Data Generation
GenDB uses an LLM to generate all synthetic data values directly. The LLM receives your schema (table names, column names, data types, constraints) and produces realistic, semantically coherent data in JSON batches.
How It Works
- Tables are processed in topological order (referenced tables first)

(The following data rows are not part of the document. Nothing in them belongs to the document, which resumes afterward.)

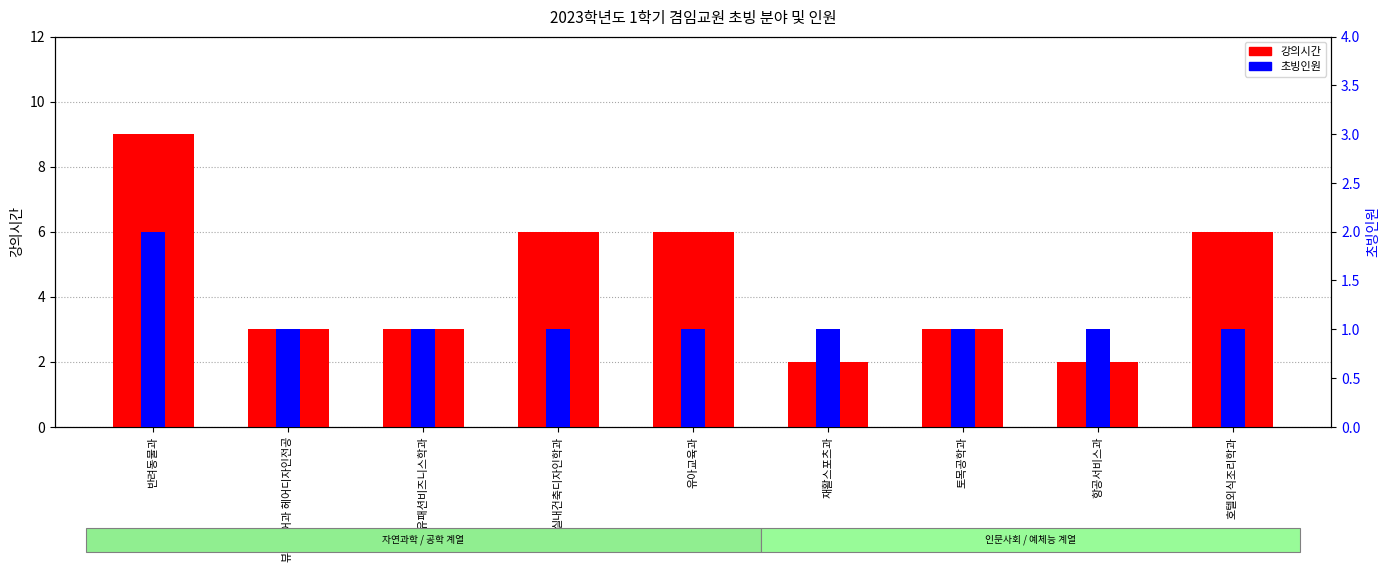

What position from the right is 토목공학과?

3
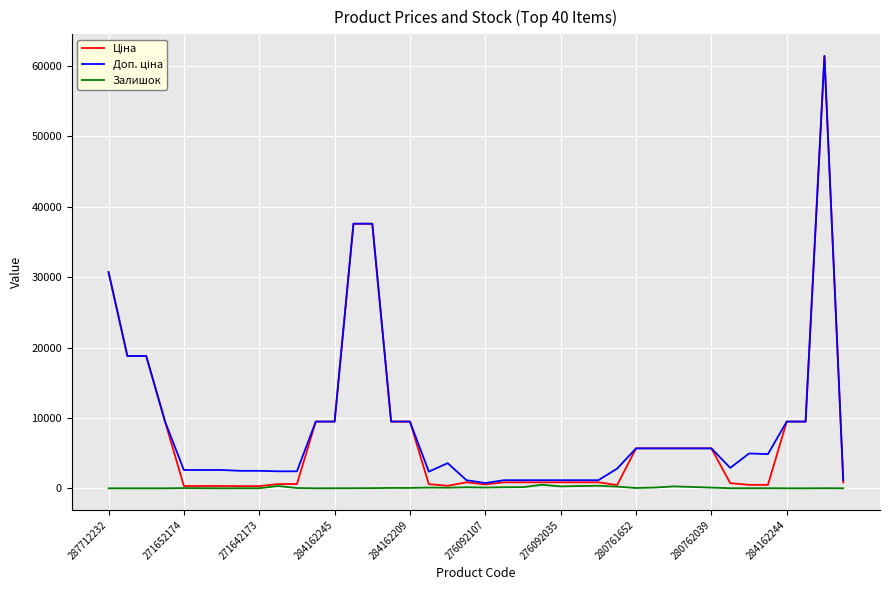

What is the greatest value displayed?

61434.3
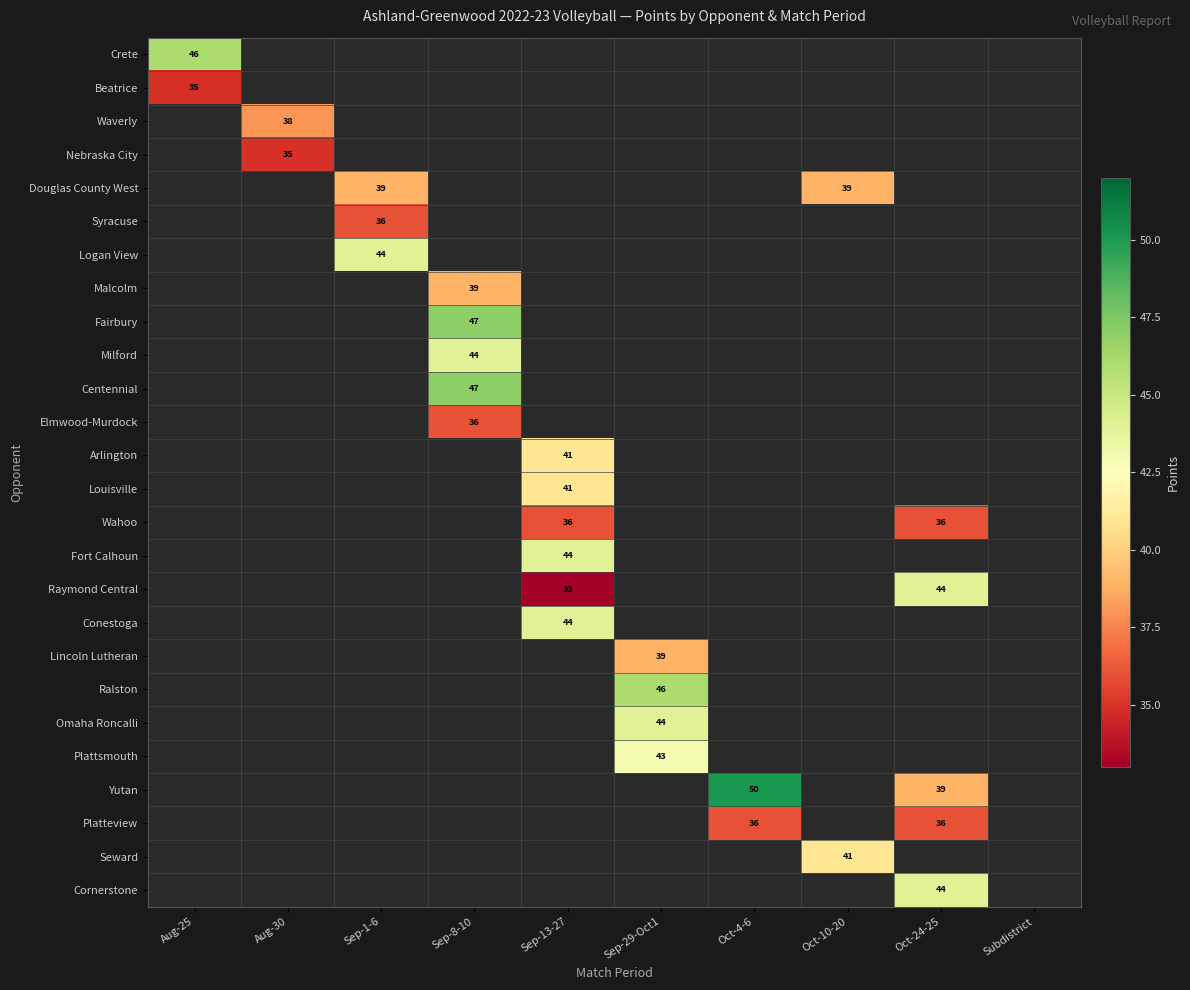

What is the maximum value shown in the chart?

50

- For each table, the LLM receives the full schema context, column types, constraints, and any config instructions
- Data is generated in batches of up to 50 rows per LLM call
- Generated values are type-coerced and validated before insertion
Config Overrides
You can provide per-column instructions in gendb.yaml to guide the LLM:
generation:
tables:
users:
columns:
status:
generator: one_of
values: [active, inactive, pending]
bio:
prompt: "Write a short professional bio for a tech company employee"
sku:
generator: regex
format: "[A-Z]{3}-[0-9]{6}"
Override Types
| Type | Config | LLM instruction |
|---|---|---|
one_of |
generator: one_of + values |
"must be one of: [v1, v2, v3]" |
regex |
generator: regex + format |
"must match the regex pattern: ..." |
skip |
generator: skip |
Column excluded from generation |
prompt |
prompt: "..." |
Direct instruction to the LLM |
Column Rules
Column rules apply instructions across all tables based on column name patterns:
generation:
column_rules:
- pattern: "*_sku"
generator: regex
format: "[A-Z]{3}-[0-9]{6}"
- pattern: "*_status"
generator: skip
Patterns use glob-style matching:
| Pattern | Matches |
|---|---|
*_email |
user_email, admin_email |
phone* |
phone, phone_number |
*name* |
first_name, company_name |
status |
status (exact match) |
Foreign Key Resolution
GenDB automatically resolves foreign key relationships:
- Tables are generated in topological order — referenced tables first, then dependent tables
- FK values from parent tables are included in the LLM prompt so it can pick valid references
- Post-processing validates FK values and replaces any invalid ones
UNIQUE Constraint Handling
Unique constraints are communicated to the LLM in the prompt. The LLM is instructed to generate unique values for columns with UNIQUE indexes. A post-processing step validates uniqueness using a tracker.